Rupert Marshall works as a garbageman; Claudine Price as a part-time maid to illegally supplement the welfare assistance that she receives. They meet in passing on her way to work, they agree to a date, and he shows up to her home that evening where he encounters her six children (Charles, Charlene, Paul, Patrice, Francis and Lurlene). Claudine and Rupert make no promises to each other, there are few romantic overtures, and when it premiered — audiences appreciated seeing a couple create a space for themselves against the odds.
One Chicago Defender reviewer wrote at the film’s premiere: “Unlike the majority of films that deal with some sudden tragedy or existential influence that comes into a happy home and threatens to tear a loving, affluent family apart, “Claudine” deals with real-life, kick-you-in-the-butt problems — paying the bills, putting food on the table, and the sheer difficulty of surviving in a tough and often unfair inner-city world.”
In many ways, “Claudine” pushed the underlying issues facing Black romantic relationships to the forefront: finances, the impact of exes on current expectations, children, and divergent relationship desires. Forty-six years after its release, what makes the film so prophetic is its stream of consciousness found in revolutionary dialogue and tongue-in-cheek challenges to stereotype. Like Rupert asking Claudine how she ended up with six kids and her responding, “Haven’t you heard about us ignorant Black b—-, just laying up grinding out babies for the taxpayers to take care of?”
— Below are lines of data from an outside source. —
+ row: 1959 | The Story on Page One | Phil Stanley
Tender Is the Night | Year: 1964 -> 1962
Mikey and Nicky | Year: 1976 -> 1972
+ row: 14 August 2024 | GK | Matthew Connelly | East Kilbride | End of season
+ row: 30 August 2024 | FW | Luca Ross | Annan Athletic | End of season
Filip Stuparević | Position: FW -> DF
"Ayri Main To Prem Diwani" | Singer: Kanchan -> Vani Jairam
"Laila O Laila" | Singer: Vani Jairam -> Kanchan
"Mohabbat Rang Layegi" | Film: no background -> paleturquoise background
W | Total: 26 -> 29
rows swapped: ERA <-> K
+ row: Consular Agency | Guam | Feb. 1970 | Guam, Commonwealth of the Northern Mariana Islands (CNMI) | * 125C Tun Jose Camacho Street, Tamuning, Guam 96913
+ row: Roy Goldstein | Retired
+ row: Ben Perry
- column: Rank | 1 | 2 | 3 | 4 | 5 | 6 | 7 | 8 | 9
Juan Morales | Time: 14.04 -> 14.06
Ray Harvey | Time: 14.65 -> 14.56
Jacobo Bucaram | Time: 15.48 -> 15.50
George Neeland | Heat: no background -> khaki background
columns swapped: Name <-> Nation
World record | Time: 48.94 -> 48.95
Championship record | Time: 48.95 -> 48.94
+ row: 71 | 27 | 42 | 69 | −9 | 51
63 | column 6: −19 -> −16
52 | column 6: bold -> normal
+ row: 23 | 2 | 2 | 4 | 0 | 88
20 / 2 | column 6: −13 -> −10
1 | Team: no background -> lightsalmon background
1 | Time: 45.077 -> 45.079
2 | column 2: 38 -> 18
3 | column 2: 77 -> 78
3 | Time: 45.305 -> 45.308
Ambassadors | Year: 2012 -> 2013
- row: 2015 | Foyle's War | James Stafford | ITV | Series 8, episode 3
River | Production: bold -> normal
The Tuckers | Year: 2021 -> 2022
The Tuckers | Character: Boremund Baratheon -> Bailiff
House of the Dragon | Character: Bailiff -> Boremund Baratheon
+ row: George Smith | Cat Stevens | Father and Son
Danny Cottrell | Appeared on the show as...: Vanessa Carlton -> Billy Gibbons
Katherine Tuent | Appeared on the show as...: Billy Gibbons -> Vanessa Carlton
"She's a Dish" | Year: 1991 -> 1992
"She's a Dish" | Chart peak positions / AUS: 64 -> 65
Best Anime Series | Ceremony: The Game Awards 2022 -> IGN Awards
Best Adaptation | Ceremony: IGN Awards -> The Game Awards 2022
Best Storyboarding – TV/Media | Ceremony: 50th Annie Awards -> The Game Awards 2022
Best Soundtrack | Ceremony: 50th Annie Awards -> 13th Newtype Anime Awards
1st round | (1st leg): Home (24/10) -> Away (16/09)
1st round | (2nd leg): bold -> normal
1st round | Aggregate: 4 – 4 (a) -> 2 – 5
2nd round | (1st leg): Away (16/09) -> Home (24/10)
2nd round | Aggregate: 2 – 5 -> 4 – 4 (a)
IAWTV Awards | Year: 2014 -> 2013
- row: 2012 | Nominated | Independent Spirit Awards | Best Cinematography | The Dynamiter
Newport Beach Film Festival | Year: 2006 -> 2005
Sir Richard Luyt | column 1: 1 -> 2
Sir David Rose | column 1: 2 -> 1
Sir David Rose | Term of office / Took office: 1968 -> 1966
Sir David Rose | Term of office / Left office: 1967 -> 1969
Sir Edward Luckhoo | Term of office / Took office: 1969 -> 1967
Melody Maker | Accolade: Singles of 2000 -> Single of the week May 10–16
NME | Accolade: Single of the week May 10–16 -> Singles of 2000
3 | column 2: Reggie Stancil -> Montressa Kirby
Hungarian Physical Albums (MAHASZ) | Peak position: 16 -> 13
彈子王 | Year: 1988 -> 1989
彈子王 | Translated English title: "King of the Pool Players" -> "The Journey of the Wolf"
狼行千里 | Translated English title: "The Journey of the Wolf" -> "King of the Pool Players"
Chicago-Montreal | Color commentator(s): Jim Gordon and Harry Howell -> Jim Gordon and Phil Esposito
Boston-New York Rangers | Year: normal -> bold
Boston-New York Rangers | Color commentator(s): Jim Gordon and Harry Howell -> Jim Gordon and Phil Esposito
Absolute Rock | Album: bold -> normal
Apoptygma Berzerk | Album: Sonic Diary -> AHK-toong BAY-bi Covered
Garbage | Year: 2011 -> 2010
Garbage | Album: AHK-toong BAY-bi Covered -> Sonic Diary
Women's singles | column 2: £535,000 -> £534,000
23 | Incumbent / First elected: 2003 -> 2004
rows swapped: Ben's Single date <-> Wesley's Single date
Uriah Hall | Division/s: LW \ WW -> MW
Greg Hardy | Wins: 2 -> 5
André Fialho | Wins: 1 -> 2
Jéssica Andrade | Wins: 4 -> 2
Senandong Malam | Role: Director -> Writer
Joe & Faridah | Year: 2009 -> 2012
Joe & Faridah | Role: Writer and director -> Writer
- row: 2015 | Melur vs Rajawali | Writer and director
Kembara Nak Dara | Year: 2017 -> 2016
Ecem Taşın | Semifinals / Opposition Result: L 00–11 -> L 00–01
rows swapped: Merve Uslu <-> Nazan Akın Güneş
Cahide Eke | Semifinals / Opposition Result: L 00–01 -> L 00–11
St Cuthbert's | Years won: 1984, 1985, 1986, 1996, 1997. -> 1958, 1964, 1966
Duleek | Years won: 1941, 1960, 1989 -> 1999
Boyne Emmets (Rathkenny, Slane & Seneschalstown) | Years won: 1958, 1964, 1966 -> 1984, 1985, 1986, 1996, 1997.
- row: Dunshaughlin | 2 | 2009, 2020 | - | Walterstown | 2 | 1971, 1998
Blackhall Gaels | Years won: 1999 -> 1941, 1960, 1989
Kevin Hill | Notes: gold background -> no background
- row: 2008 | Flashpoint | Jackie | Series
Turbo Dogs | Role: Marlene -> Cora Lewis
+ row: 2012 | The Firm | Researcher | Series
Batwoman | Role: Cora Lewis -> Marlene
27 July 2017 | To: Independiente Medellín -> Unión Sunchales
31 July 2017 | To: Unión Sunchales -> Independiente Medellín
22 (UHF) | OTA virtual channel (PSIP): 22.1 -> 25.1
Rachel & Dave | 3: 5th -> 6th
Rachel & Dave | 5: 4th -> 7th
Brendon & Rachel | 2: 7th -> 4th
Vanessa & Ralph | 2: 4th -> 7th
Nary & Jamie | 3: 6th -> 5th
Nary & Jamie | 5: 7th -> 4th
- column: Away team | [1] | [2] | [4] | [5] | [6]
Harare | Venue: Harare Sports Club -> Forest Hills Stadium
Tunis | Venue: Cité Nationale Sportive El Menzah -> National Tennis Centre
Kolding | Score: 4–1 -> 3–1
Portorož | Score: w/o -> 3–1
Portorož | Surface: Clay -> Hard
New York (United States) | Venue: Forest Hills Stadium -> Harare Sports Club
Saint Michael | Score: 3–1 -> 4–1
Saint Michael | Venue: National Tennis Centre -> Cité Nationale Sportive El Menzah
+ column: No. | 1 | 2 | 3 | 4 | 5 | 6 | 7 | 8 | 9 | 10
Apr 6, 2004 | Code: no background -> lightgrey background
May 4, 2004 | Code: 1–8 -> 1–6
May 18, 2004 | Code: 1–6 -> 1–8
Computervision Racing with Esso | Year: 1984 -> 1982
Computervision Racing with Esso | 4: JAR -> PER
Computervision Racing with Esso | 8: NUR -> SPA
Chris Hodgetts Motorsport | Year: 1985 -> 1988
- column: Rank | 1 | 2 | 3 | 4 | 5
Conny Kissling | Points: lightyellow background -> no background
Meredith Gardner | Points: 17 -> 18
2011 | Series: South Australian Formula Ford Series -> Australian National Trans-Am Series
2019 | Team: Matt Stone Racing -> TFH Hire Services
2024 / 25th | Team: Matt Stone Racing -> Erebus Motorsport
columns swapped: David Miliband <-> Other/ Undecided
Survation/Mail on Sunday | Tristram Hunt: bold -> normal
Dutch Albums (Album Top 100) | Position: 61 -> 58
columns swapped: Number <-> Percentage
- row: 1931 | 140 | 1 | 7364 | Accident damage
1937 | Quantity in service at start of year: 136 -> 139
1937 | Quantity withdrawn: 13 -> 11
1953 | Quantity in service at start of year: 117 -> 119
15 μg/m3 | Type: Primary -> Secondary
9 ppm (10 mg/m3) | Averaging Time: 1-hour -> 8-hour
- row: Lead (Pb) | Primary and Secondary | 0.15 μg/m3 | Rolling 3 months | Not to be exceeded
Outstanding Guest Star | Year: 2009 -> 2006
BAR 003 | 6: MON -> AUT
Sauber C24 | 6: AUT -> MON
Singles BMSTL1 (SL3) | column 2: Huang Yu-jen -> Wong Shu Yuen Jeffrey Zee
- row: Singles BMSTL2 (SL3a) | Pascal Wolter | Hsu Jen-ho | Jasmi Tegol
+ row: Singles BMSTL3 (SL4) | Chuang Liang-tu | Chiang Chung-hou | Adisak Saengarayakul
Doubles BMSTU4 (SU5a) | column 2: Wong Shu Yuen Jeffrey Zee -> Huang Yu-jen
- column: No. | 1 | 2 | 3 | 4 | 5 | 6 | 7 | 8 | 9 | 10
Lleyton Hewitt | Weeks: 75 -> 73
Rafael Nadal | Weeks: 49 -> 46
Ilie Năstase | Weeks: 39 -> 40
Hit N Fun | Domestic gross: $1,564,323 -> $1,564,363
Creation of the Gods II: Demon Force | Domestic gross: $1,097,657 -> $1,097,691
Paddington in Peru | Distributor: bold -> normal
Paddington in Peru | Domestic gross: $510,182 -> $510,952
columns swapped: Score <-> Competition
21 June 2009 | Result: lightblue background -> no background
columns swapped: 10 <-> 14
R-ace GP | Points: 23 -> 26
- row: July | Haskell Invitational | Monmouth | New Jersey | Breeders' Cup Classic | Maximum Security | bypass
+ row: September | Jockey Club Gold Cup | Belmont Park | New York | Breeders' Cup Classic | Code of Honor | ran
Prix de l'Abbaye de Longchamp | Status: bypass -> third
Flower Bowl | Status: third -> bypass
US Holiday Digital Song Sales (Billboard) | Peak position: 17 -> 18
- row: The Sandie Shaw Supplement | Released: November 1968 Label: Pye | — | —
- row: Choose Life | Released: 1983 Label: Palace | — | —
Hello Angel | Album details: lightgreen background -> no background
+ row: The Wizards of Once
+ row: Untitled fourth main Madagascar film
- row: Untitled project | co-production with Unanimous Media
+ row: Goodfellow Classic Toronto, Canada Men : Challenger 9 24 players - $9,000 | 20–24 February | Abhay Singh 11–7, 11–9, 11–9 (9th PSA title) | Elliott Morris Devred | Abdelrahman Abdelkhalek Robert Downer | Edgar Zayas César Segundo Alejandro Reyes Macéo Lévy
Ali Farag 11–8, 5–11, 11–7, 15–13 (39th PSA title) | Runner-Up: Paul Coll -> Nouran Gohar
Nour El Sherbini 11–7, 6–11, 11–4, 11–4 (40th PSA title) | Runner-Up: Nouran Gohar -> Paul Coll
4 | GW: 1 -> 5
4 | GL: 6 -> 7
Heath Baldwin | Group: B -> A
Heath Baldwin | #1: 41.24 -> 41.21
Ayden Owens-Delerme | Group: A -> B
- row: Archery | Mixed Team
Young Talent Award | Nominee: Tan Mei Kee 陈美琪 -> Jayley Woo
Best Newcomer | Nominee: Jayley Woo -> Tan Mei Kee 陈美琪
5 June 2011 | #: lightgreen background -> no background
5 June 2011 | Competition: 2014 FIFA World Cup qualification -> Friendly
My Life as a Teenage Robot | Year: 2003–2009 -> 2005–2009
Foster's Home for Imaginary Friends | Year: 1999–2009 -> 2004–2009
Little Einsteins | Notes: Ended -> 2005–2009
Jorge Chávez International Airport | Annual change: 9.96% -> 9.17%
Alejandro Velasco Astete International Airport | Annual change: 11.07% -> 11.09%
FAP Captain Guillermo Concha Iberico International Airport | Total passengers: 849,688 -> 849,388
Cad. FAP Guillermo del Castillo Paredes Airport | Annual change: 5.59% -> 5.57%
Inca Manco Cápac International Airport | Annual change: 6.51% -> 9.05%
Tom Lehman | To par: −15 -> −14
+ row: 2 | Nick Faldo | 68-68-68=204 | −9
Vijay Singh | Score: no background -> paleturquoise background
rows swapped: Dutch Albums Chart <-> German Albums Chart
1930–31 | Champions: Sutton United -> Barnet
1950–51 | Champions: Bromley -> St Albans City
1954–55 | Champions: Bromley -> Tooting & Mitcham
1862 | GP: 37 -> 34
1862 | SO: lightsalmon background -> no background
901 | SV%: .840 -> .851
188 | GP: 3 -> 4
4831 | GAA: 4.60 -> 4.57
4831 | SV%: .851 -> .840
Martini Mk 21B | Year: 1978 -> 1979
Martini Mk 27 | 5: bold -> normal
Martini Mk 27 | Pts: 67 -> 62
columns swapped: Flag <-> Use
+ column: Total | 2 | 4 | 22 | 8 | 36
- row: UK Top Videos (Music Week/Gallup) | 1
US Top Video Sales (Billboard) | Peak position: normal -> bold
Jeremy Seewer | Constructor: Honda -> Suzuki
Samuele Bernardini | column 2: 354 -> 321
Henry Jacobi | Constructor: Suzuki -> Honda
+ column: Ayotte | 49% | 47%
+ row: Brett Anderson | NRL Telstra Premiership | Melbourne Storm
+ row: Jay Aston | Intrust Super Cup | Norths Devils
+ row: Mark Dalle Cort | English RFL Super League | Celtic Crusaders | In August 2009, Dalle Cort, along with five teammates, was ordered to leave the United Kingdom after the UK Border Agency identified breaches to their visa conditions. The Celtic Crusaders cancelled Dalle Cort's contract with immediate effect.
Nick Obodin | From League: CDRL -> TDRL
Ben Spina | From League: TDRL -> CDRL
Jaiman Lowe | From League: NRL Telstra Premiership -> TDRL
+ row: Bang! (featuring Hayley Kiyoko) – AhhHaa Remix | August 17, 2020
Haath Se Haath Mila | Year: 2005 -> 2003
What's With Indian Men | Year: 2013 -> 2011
Viewers will be taken aback by the social worker showing up unannounced to snoop about the Price home and interrogate Claudine about rumors of a man visiting the household. They will find comedy, but also note the sense of humiliation Claudine and her children shoulder having to hide gifts given to them by Rupert — many taken from the garbage he collects — from the social worker for risk of being financially penalized.
Similarly, audiences gain an awareness of aid policies that dictated the behaviors and associations of women with dependent children and forced men out of the household as a condition of family support.
Marching in lockstep with the amazing scriptwriting and performances by the actors is the soundtrack, written by Curtis Mayfield and branded into listeners’ souls by the iconic Gladys Knight. In fact, it is Knight’s soul-stirring cry from a darkened screen, “How can I work out this sweet relation … let us deal with love?” that opens the film. The soundtrack offers the perfect accompaniment to the emotional roller-coaster “Claudine” creates and is as powerful today as it was in theaters.
Claudine is not just a story about love in the inner city, but also how romantic relationships become necessarily tied to the consumer republic — or the ability to use money to bolster affections. As such, the film also demonstrates how the lack of money can negate the manhood, womanhood, and personhood of those unable to afford playing the game of love.
Claudine’s relationship with Rupert, in many ways, is an antecedent to larger issues of love. They are expressed most fluidly, not through the lovers, but between Claudine and her children — particularly the two eldest, Charles and Charlene, and then between Rupert and Claudine’s children. A treat includes glimpsing actor Lawrence Hilton-Jacobs (“Welcome Back Kotter,” “The Jacksons: An American Dream”) as Claudine’s young street soldier Charles. Hilton-Jacobs is a surreal as the sharp, but socially dispossessed eldest child.
One great disappointment for this editor is that a sequel to “Claudine” did not materialize before the death of Diahann Carroll.
This is a visually clean production that has a restored appearance and sound. The new release features an invaluable audio commentary recorded in 2003 with Carroll, Jones, Hilton-Jacobs, filmmaker George Tillman Jr., and Dan Pine, the son of screenwriters Lester and Tina Pine. Supplemental features to the film include a May 1974 recording of Carroll at the American Film Institute’s Harold Lloyd Master Seminar series, where she discusses the making of “Claudine.” For the uninitiated, this film is the perfect introduction to family-oriented, well-crafted dramas. For fans of the film, this release is worth the purchase for the features and memories alone.
The Criterion Blu-ray release of Claudine is available through video retailers, including Amazon, Barnes & Noble Booksellers, and direct from Criterion at www.criterion.com.